- EXERCISE
Copy every line of the material below, character for character, with nothing added, dropped, or changed.

*** Block opens ***

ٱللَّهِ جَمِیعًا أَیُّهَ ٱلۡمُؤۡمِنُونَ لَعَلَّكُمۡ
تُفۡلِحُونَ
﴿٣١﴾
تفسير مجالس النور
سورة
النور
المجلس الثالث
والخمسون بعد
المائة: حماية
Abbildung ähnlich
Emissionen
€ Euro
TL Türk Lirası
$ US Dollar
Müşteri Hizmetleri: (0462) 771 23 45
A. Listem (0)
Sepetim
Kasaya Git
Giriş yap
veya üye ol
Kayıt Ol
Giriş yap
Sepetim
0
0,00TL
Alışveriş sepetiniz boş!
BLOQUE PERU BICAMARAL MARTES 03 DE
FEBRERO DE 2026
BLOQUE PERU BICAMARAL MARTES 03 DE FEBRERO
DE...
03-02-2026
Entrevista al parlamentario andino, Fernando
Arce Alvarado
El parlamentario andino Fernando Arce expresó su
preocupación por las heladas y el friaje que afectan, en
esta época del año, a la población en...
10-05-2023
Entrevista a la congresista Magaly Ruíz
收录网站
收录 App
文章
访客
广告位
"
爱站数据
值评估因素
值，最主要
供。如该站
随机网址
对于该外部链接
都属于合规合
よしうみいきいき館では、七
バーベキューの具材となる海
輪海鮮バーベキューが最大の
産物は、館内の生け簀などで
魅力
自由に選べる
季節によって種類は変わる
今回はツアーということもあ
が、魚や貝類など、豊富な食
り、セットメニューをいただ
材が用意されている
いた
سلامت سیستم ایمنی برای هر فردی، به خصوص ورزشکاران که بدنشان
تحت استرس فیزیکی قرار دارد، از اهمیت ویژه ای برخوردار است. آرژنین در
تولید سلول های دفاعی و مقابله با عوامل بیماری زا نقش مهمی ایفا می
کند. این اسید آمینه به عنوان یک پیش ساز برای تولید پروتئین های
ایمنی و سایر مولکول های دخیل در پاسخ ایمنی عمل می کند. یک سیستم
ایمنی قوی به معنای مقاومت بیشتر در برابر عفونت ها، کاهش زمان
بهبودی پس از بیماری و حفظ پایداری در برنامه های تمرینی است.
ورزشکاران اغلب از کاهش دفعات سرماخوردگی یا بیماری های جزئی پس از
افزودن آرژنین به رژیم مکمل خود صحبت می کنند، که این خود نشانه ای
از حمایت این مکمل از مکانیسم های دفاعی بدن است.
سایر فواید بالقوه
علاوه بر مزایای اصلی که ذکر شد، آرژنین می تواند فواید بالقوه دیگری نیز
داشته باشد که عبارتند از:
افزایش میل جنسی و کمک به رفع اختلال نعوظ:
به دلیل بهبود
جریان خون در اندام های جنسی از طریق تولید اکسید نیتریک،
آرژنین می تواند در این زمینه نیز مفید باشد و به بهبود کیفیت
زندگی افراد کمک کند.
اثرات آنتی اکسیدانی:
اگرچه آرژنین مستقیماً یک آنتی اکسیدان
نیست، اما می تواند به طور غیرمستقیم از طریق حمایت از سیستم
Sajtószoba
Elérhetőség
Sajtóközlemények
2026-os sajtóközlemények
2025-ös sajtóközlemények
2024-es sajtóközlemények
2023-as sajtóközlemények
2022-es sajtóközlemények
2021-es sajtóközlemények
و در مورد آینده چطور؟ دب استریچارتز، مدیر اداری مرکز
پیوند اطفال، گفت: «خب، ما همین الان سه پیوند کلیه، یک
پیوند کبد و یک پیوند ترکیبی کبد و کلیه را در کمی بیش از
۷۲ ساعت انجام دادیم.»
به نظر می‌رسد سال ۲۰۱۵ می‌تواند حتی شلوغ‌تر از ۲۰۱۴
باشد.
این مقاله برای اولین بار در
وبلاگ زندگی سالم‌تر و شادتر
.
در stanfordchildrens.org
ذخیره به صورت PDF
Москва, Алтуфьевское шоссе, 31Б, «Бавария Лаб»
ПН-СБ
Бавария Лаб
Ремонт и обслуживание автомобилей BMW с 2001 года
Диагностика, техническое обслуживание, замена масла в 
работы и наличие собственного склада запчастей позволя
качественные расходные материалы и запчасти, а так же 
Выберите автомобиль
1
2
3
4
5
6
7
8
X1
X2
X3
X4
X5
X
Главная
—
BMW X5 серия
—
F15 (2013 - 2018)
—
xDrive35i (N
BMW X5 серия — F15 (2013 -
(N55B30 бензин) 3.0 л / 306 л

*** Block closes ***

- ANSWER SECTION
ٱللَّهِ جَمِیعًا أَیُّهَ ٱلۡمُؤۡمِنُونَ لَعَلَّكُمۡ
تُفۡلِحُونَ
﴿٣١﴾
تفسير مجالس النور
سورة
النور
المجلس الثالث
والخمسون بعد
المائة: حماية
Abbildung ähnlich
Emissionen
€ Euro
TL Türk Lirası
$ US Dollar
Müşteri Hizmetleri: (0462) 771 23 45
A. Listem (0)
Sepetim
Kasaya Git
Giriş yap
veya üye ol
Kayıt Ol
Giriş yap
Sepetim
0
0,00TL
Alışveriş sepetiniz boş!
BLOQUE PERU BICAMARAL MARTES 03 DE
FEBRERO DE 2026
BLOQUE PERU BICAMARAL MARTES 03 DE FEBRERO
DE...
03-02-2026
Entrevista al parlamentario andino, Fernando
Arce Alvarado
El parlamentario andino Fernando Arce expresó su
preocupación por las heladas y el friaje que afectan, en
esta época del año, a la población en...
10-05-2023
Entrevista a la congresista Magaly Ruíz
收录网站
收录 App
文章
访客
广告位
"
爱站数据
值评估因素
值，最主要
供。如该站
随机网址
对于该外部链接
都属于合规合
よしうみいきいき館では、七
バーベキューの具材となる海
輪海鮮バーベキューが最大の
産物は、館内の生け簀などで
魅力
自由に選べる
季節によって種類は変わる
今回はツアーということもあ
が、魚や貝類など、豊富な食
り、セットメニューをいただ
材が用意されている
いた
سلامت سیستم ایمنی برای هر فردی، به خصوص ورزشکاران که بدنشان
تحت استرس فیزیکی قرار دارد، از اهمیت ویژه ای برخوردار است. آرژنین در
تولید سلول های دفاعی و مقابله با عوامل بیماری زا نقش مهمی ایفا می
کند. این اسید آمینه به عنوان یک پیش ساز برای تولید پروتئین های
ایمنی و سایر مولکول های دخیل در پاسخ ایمنی عمل می کند. یک سیستم
ایمنی قوی به معنای مقاومت بیشتر در برابر عفونت ها، کاهش زمان
بهبودی پس از بیماری و حفظ پایداری در برنامه های تمرینی است.
ورزشکاران اغلب از کاهش دفعات سرماخوردگی یا بیماری های جزئی پس از
افزودن آرژنین به رژیم مکمل خود صحبت می کنند، که این خود نشانه ای
از حمایت این مکمل از مکانیسم های دفاعی بدن است.
سایر فواید بالقوه
علاوه بر مزایای اصلی که ذکر شد، آرژنین می تواند فواید بالقوه دیگری نیز
داشته باشد که عبارتند از:
افزایش میل جنسی و کمک به رفع اختلال نعوظ:
به دلیل بهبود
جریان خون در اندام های جنسی از طریق تولید اکسید نیتریک،
آرژنین می تواند در این زمینه نیز مفید باشد و به بهبود کیفیت
زندگی افراد کمک کند.
اثرات آنتی اکسیدانی:
اگرچه آرژنین مستقیماً یک آنتی اکسیدان
نیست، اما می تواند به طور غیرمستقیم از طریق حمایت از سیستم
Sajtószoba
Elérhetőség
Sajtóközlemények
2026-os sajtóközlemények
2025-ös sajtóközlemények
2024-es sajtóközlemények
2023-as sajtóközlemények
2022-es sajtóközlemények
2021-es sajtóközlemények
و در مورد آینده چطور؟ دب استریچارتز، مدیر اداری مرکز
پیوند اطفال، گفت: «خب، ما همین الان سه پیوند کلیه، یک
پیوند کبد و یک پیوند ترکیبی کبد و کلیه را در کمی بیش از
۷۲ ساعت انجام دادیم.»
به نظر می‌رسد سال ۲۰۱۵ می‌تواند حتی شلوغ‌تر از ۲۰۱۴
باشد.
این مقاله برای اولین بار در
وبلاگ زندگی سالم‌تر و شادتر
.
در stanfordchildrens.org
ذخیره به صورت PDF
Москва, Алтуфьевское шоссе, 31Б, «Бавария Лаб»
ПН-СБ
Бавария Лаб
Ремонт и обслуживание автомобилей BMW с 2001 года
Диагностика, техническое обслуживание, замена масла в 
работы и наличие собственного склада запчастей позволя
качественные расходные материалы и запчасти, а так же 
Выберите автомобиль
1
2
3
4
5
6
7
8
X1
X2
X3
X4
X5
X
Главная
—
BMW X5 серия
—
F15 (2013 - 2018)
—
xDrive35i (N
BMW X5 серия — F15 (2013 -
(N55B30 бензин) 3.0 л / 306 л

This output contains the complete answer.